I get different things from different people– road warriors that have spent so many years never really being home for longer than just to be able to do laundry, kiss the wife, say hi to the kids, and then right back out because it is a grind to make a living as a musician. The downtime really showed people that there could be an alternative, and I think that there has been a drive among different sects of music to retool the way that they do touring and performing live. What about you guys? Did you see any changes that you want to make in the future going forward now that you’ve been back out playing?
Definitely. With the pandemic, we would do shows on and off throughout 2020 and early 2021, but we could only do a couple here and there. It was very hard to find an ability to do something, and so we slowly eased ourselves back into what we do. Over the past couple years, we’ve been more of a weekend warrior type band or we’d go out for five or six days, but living in Nashville, we have that flexibility and that tour radius to just bounce out Wednesday through Saturday and then be home for three days and wake up in our beds on Sunday mornin’. We’ve really figured out that there’s a leaner way to touring rather than just being gone every day and losing money during the week all the time and figuring out when to tour, where to tour– but it’s different for us because we’ve been doing it for so long.

══════

→ **Work to complete**
**A.** Write out the part of the touring interview that opens with the words containing "I get different" and closes with "back out playing?".
**B.** In the touring interview, what allows the band to head out Wednesday through Saturday and then be home for three days? Answer in one to three sentences.
**C.** Carry on the interview about touring as a musician, starting after its last sentence.
The listing has no connection to the interview about touring.

══════

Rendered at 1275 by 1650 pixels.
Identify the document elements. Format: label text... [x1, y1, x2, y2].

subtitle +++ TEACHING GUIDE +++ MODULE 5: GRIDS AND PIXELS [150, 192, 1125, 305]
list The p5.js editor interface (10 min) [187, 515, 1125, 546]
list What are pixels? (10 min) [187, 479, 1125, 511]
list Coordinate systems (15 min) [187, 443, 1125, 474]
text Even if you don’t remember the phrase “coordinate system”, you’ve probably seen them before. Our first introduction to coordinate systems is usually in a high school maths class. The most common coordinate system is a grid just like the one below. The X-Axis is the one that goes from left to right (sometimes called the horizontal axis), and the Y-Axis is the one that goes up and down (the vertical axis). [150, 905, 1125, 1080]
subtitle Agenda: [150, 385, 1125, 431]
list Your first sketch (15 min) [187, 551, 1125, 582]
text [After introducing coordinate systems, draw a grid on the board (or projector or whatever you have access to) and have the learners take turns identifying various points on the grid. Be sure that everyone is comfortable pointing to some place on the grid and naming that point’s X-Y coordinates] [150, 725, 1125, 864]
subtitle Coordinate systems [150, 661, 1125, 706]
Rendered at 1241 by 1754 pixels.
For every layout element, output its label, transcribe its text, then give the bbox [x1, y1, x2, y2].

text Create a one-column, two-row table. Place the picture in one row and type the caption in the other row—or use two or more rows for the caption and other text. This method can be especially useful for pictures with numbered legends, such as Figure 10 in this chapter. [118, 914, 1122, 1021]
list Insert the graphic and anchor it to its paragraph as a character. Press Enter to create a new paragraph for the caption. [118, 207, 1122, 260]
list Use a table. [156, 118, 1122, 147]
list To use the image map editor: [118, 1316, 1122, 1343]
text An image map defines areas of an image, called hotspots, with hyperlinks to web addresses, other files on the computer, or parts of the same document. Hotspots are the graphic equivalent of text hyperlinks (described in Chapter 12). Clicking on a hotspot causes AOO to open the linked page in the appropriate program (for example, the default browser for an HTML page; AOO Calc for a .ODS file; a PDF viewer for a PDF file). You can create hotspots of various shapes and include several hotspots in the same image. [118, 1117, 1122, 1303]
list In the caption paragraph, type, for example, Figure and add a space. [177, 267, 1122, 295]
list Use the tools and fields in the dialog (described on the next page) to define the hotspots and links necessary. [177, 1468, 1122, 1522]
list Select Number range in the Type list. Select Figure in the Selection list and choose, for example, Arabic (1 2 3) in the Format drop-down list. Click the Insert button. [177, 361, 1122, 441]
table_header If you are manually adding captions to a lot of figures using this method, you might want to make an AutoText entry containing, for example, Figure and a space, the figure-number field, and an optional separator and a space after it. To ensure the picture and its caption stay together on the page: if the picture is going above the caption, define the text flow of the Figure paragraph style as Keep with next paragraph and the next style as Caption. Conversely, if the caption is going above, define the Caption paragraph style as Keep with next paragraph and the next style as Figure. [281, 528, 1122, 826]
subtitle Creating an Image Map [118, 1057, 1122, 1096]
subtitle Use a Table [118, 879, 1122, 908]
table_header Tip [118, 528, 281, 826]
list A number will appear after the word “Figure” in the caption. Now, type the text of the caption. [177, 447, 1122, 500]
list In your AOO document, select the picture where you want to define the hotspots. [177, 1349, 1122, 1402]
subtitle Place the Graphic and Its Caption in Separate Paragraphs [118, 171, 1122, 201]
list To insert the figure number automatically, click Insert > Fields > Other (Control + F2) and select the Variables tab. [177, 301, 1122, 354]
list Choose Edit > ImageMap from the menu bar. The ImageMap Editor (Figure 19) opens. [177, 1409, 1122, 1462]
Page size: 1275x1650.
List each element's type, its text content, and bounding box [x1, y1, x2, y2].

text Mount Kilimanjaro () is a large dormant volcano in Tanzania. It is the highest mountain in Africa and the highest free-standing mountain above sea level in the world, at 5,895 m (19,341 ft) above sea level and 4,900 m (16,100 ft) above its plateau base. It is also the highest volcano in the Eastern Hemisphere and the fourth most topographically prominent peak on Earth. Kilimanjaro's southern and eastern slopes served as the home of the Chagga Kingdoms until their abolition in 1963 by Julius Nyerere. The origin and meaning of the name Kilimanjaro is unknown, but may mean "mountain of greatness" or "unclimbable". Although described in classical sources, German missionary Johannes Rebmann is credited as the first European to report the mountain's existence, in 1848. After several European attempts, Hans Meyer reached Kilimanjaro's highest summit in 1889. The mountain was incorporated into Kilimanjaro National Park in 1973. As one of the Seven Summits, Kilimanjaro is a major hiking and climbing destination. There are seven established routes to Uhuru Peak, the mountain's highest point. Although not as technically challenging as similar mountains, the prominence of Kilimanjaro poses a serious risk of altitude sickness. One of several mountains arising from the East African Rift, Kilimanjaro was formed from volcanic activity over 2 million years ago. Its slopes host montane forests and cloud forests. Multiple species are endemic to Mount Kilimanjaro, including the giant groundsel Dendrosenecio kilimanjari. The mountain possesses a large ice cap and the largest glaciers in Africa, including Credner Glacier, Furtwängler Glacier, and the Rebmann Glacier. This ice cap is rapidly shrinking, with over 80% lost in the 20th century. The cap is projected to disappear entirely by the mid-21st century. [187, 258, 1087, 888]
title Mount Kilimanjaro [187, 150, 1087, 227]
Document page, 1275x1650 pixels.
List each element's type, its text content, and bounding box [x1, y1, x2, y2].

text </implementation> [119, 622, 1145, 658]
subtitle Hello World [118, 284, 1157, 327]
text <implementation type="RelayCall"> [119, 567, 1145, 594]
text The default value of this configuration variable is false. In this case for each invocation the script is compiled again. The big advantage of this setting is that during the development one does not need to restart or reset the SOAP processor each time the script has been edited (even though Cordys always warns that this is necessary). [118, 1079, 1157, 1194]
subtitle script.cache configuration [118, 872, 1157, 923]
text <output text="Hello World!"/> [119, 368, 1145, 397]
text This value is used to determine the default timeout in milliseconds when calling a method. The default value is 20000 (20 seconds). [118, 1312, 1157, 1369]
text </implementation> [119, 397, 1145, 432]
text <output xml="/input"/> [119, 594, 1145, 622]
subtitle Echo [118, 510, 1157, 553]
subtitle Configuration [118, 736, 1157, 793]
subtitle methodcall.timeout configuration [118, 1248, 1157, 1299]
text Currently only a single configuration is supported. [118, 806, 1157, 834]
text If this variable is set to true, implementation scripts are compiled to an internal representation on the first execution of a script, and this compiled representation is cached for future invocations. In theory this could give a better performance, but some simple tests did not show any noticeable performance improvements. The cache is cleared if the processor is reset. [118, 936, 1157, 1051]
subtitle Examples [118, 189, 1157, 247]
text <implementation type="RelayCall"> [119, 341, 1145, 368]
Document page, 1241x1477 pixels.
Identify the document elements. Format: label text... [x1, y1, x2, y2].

══════

→ **Exercise answers**
**A.**
I get different things from different people– road warriors that have spent so many years never really being home for longer than just to be able to do laundry, kiss the wife, say hi to the kids, and then right back out because it is a grind to make a living as a musician. The downtime really showed people that there could be an alternative, and I think that there has been a drive among different sects of music to retool the way that they do touring and performing live. What about you guys? Did you see any changes that you want to make in the future going forward now that you’ve been back out playing?

**B.** Living in Nashville gives the band the flexibility and the tour radius to go out Wednesday through Saturday. They can then be home for three days and wake up in their own beds on Sunday morning.

**C.**
We were at that point anyway, where it was time to define, “Where do you need to be as the Vegabonds?” Instead of having to be everywhere, we just figured out where we’re wanted and then we’re branching out from that. The pandemic’s kind of made us start over, but with a sense of like we’ve already been there before, you know what I mean? It’s like we had to start from the bottom and start reaching out and branching out again, but it’s actually been some of the most fun touring we’ve had in a long time, just coming back to these cities after not having been there in so long, watching the demand build up, and seeing so many old friends. But at the same time, we’re running into so many new fans who haven’t seen us play in the past two years, but have become fans over the past two years. It’s been a really interesting lifestyle change, but it’s comin’ back in a really nice way.
Tell me what’s in the works. You’re back out, you’re playing. What is the next evolutionary step gonna be for the Vegabonds?
Well, the next step is we’re tryin’ to create some of our own events and festivals rooted around some bands that we know personally and our friends. We’re working on some new music right now. We’re about to start that process again but other than that, the main step is we wanna start doing tour dates that are annual events and things like that. Kinda like what the Allman Brothers used to do back in the day and where like, every New Year’s, you know where we’re gonna be or every March, you know where we’re gonna have this big event. Or same thing with June or July. So this year we’re formulating where we wanna be during certain months and making our own traditions.
Have you got anything in mind or in motion to start this year?
We do, but I can’t disclose it just yet. Atlanta, Georgia has become our biggest market and it’s definitely gonna be a place where you see some really cool things happen out of us between that and the other cities in Georgia.